> _TASK_
What is needed is an exact transcription of the line with "사용하려면 루트 컴포넌트를" and all the lines that follow it in the entries below; add nothing else.
--- RECORDS TO PROCESS Enclosed Below ---
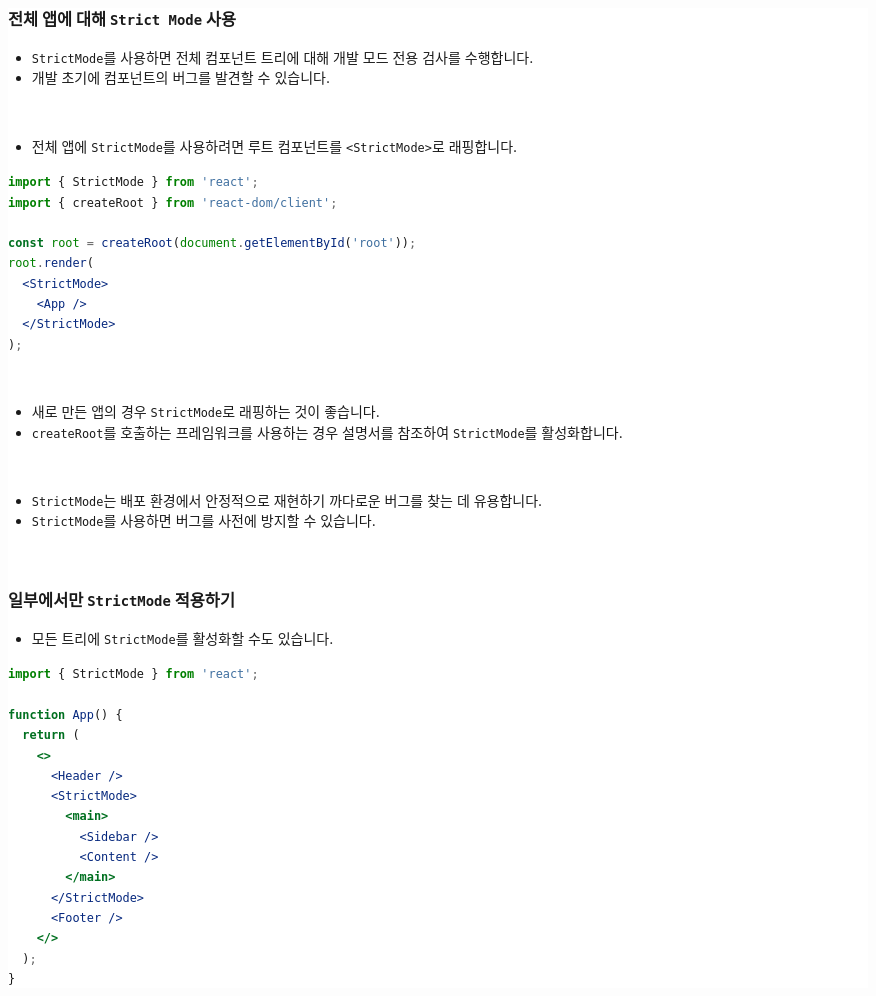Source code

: ### 전체 앱에 대해 `Strict Mode` 사용

- `StrictMode`를 사용하면 전체 컴포넌트 트리에 대해 개발 모드 전용 검사를 수행합니다.
- 개발 초기에 컴포넌트의 버그를 발견할 수 있습니다.

<br>

- 전체 앱에 `StrictMode`를 사용하려면 루트 컴포넌트를 `<StrictMode>`로 래핑합니다.

```jsx
import { StrictMode } from 'react';
import { createRoot } from 'react-dom/client';

const root = createRoot(document.getElementById('root'));
root.render(
  <StrictMode>
    <App />
  </StrictMode>
);
```

<br>

- 새로 만든 앱의 경우 `StrictMode`로 래핑하는 것이 좋습니다.
- `createRoot`를 호출하는 프레임워크를 사용하는 경우 설명서를 참조하여 `StrictMode`를 활성화합니다.

<br>

- `StrictMode`는 배포 환경에서 안정적으로 재현하기 까다로운 버그를 찾는 데 유용합니다.
- `StrictMode`를 사용하면 버그를 사전에 방지할 수 있습니다.

<br>

### 일부에서만 `StrictMode` 적용하기

- 모든 트리에 `StrictMode`를 활성화할 수도 있습니다.

```jsx
import { StrictMode } from 'react';

function App() {
  return (
    <>
      <Header />
      <StrictMode>
        <main>
          <Sidebar />
          <Content />
        </main>
      </StrictMode>
      <Footer />
    </>
  );
}
```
--- End of Enclosed RECORDS TO PROCESS ---
> _RESPONSE FOR THIS EXERCISE_
- 전체 앱에 `StrictMode`를 사용하려면 루트 컴포넌트를 `<StrictMode>`로 래핑합니다.

```jsx
import { StrictMode } from 'react';
import { createRoot } from 'react-dom/client';

const root = createRoot(document.getElementById('root'));
root.render(
  <StrictMode>
    <App />
  </StrictMode>
);
```

<br>

- 새로 만든 앱의 경우 `StrictMode`로 래핑하는 것이 좋습니다.
- `createRoot`를 호출하는 프레임워크를 사용하는 경우 설명서를 참조하여 `StrictMode`를 활성화합니다.

<br>

- `StrictMode`는 배포 환경에서 안정적으로 재현하기 까다로운 버그를 찾는 데 유용합니다.
- `StrictMode`를 사용하면 버그를 사전에 방지할 수 있습니다.

<br>

### 일부에서만 `StrictMode` 적용하기

- 모든 트리에 `StrictMode`를 활성화할 수도 있습니다.

```jsx
import { StrictMode } from 'react';

function App() {
  return (
    <>
      <Header />
      <StrictMode>
        <main>
          <Sidebar />
          <Content />
        </main>
      </StrictMode>
      <Footer />
    </>
  );
}
```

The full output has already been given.